If shunga is excluded from an evaluation of the history of ukiyo-e, then the contributions of the Edo artist Keisai Eisen (1790–1848) appear to be limited to his portraits of courtesans from the Yoshiwara brothel district, through which he perpetuated the style of his teacher, Kikukawa Eizan (1787–1867) as well as that of Eizan’s predecessor, Kitagawa Utamaro (1753–1806). While these accomplishments alone have secured his art historical reputation, some of Eisen’s finest achievements were in the field of erotica. This exhibition includes eighteen works by Eisen, including all three volumes of his masterpiece, News from the Bedroom: The Pillow Library (Keichū kibun: makura bunko, 1823) as well as eight selections from his series Picture Book: The Beautiful Grass of Women (Ehon fukamigusa, c. 1823).

One way in which Eisen furthered the stylistic development of shunga during the 19th century is clearly evident in the works displayed here. In an attempt to visually communicate the sensual pleasure of sex as well as the concept of aesthetic refinement (tsū) upon which so much of Japanese sexual culture was based, the artist portrays couples embracing in non-descript environments, their bodies fused into a perplexing montage of elegantly decorated textiles, flailing limbs, and anxious faces framed by perfectly coiffed hair.

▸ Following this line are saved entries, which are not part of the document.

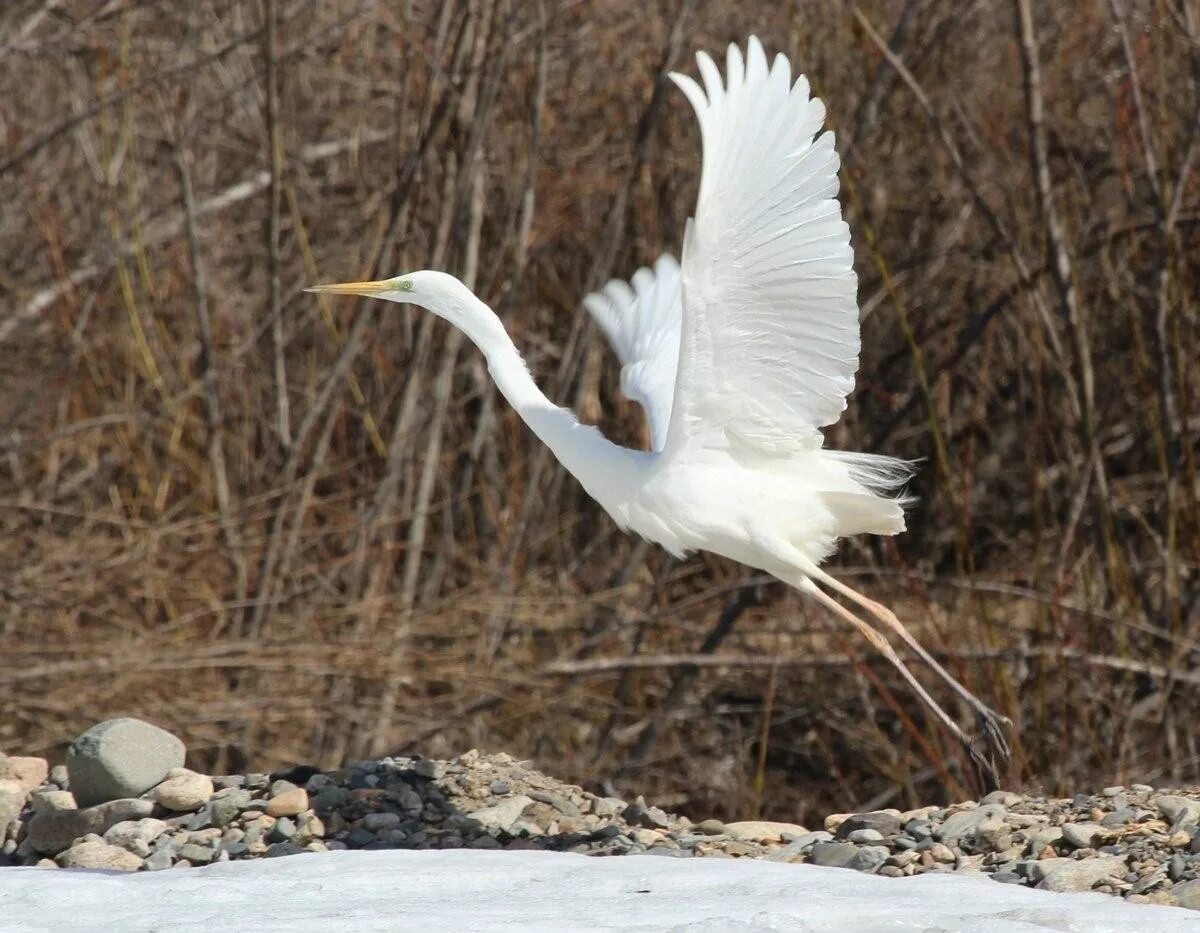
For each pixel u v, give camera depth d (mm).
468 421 17609
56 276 17344
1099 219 16797
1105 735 14312
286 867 7156
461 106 16766
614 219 16547
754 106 6754
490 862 7156
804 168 6773
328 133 18859
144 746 8492
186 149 17031
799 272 6973
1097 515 15180
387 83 18078
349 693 15109
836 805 15867
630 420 17000
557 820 8289
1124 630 14344
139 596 15109
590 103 17906
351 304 17641
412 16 17500
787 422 7711
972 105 17578
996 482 17266
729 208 6836
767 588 16703
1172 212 14742
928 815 7988
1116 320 16781
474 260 16641
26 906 6551
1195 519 14469
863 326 17641
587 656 16328
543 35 16359
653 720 15672
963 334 16547
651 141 17109
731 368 7469
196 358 17234
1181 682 14523
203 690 14602
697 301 7156
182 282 17719
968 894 6387
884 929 5875
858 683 15094
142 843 8000
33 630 15078
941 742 14273
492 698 14797
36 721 14172
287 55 16906
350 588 15781
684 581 17141
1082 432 14977
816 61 17281
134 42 17875
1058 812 7832
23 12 18453
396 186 16438
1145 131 14906
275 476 16844
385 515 15992
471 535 16969
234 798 8273
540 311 18172
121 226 17750
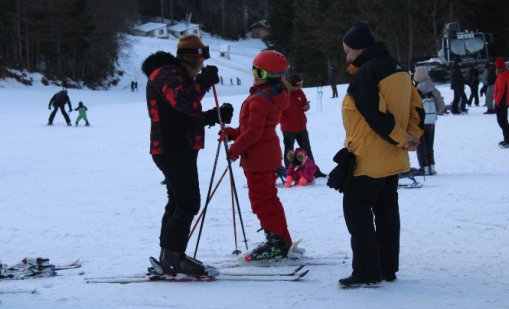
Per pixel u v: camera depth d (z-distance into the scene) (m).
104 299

Far from limiting himself to the external appearance of shunga, Eisen also documented in spectacular ways new understandings about sexuality. His anatomical studies showed human bodies not as sexual toys or beautiful objects but as complex, fragile organisms that required further research and intense care. Almost 100 years before Henry Gray (1827–1861) published his classic Anatomy of the Human Body (1918), Eisen was recording in News from the Bedroom: The Pillow Library the fascinating structure of reproductive organs. His scientific interest, however, was never cold and emotionally detached; Eisen insisted upon infusing those images with a powerful and sometimes unsettling sense of humor.